Task: Your answer must consist solely of the lines from the start of the entries below through the line with "entre Malá líška", unchanged.

Material provided:
◇ ◇ ◇ ◇ ◇
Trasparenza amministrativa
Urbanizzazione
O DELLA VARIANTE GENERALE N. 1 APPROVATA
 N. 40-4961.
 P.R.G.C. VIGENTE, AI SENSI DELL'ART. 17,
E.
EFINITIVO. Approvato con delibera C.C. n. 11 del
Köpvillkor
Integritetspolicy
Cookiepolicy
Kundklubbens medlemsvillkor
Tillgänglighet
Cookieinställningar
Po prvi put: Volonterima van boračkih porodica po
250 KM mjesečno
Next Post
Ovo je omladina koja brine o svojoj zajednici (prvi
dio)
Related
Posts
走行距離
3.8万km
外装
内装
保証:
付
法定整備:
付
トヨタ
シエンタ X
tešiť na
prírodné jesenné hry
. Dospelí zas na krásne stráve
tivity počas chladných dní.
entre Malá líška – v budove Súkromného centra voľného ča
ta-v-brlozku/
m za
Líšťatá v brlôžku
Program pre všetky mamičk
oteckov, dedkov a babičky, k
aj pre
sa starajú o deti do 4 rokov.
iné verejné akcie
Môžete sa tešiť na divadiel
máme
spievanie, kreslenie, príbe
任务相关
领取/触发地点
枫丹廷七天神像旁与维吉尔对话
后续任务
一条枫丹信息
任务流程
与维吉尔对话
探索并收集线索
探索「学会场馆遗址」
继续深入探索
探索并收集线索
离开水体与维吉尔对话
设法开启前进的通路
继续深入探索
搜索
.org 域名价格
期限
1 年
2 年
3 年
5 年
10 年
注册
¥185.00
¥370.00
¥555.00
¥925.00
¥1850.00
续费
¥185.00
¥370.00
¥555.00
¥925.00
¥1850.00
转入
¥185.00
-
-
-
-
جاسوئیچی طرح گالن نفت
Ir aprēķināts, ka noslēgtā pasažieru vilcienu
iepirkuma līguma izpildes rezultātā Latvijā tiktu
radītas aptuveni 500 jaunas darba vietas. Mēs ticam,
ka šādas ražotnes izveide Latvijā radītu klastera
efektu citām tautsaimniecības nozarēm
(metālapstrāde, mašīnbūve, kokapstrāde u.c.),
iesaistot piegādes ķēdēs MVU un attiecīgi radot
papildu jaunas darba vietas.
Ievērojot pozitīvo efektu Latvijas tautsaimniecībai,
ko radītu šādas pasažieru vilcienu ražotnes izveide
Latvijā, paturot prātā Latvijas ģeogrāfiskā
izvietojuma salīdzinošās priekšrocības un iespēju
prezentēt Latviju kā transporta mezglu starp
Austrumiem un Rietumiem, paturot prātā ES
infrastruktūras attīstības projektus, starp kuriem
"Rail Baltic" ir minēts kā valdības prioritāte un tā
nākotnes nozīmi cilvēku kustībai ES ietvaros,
◇ ◇ ◇ ◇ ◇
Answer section:
Trasparenza amministrativa
Urbanizzazione
O DELLA VARIANTE GENERALE N. 1 APPROVATA
 N. 40-4961.
 P.R.G.C. VIGENTE, AI SENSI DELL'ART. 17,
E.
EFINITIVO. Approvato con delibera C.C. n. 11 del
Köpvillkor
Integritetspolicy
Cookiepolicy
Kundklubbens medlemsvillkor
Tillgänglighet
Cookieinställningar
Po prvi put: Volonterima van boračkih porodica po
250 KM mjesečno
Next Post
Ovo je omladina koja brine o svojoj zajednici (prvi
dio)
Related
Posts
走行距離
3.8万km
外装
内装
保証:
付
法定整備:
付
トヨタ
シエンタ X
tešiť na
prírodné jesenné hry
. Dospelí zas na krásne stráve
tivity počas chladných dní.
entre Malá líška – v budove Súkromného centra voľného ča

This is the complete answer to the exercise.